(Before-and-after object lists)
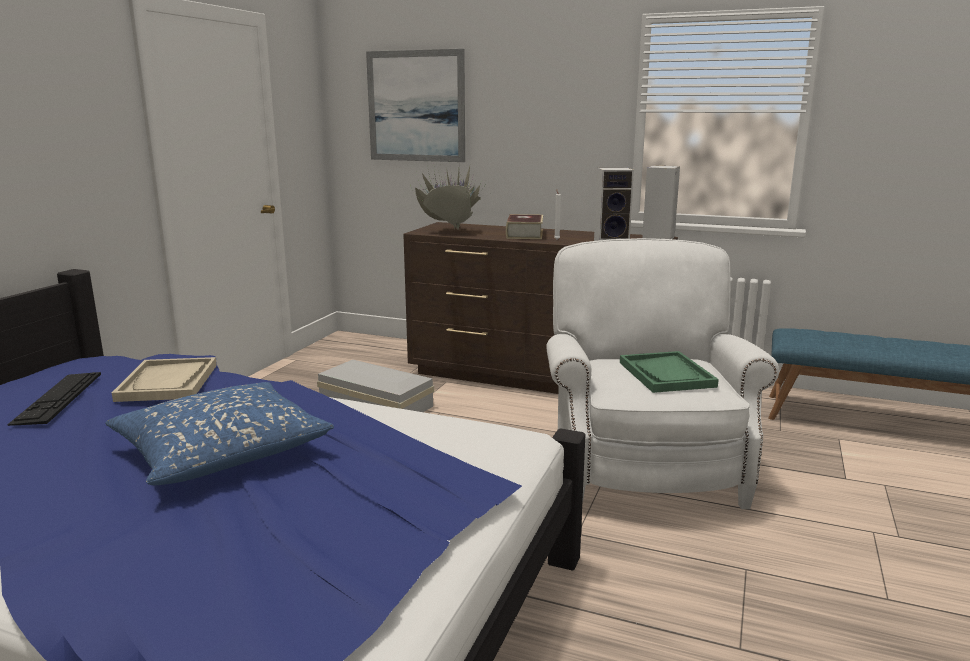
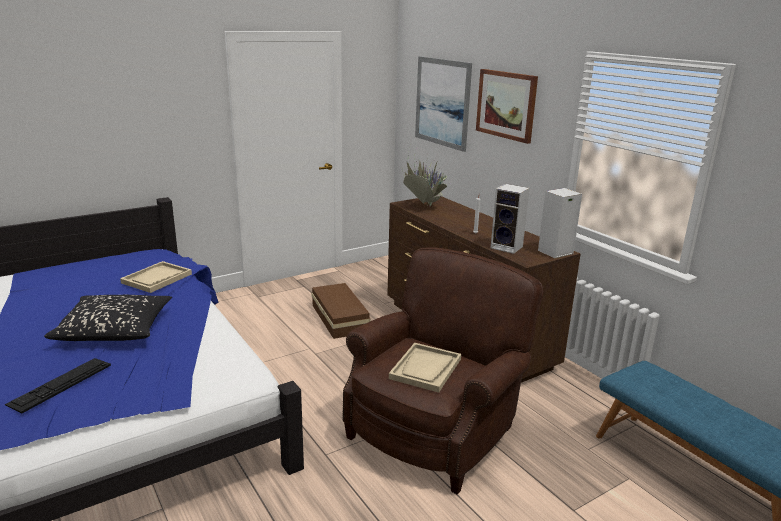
camera: 35 degrees right, 5 degrees up
keyboard [7,372,101,426] -> keyboard moved to [5,358,111,414]
blue pillow [105,382,334,485] -> black pillow [45,295,172,341]
white storage box [317,360,434,412] -> brown storage box [311,283,370,339]
book [506,214,543,239] -> none
white armchair [546,238,779,509] -> brown armchair [343,247,543,495]
green tray [620,351,719,393] -> beige tray [389,343,461,393]
none -> picture [476,69,538,144]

▶ **WHAT YOU WILL DO**:
Locate the line that contains "blue pillow [105,382,334,485]", then please quote it and every line after it to the end of the entries above, exactly and with nothing else.

▶ **RESPONSE TO THE EXERCISE**:
blue pillow [105,382,334,485] -> black pillow [45,295,172,341]
white storage box [317,360,434,412] -> brown storage box [311,283,370,339]
book [506,214,543,239] -> none
white armchair [546,238,779,509] -> brown armchair [343,247,543,495]
green tray [620,351,719,393] -> beige tray [389,343,461,393]
none -> picture [476,69,538,144]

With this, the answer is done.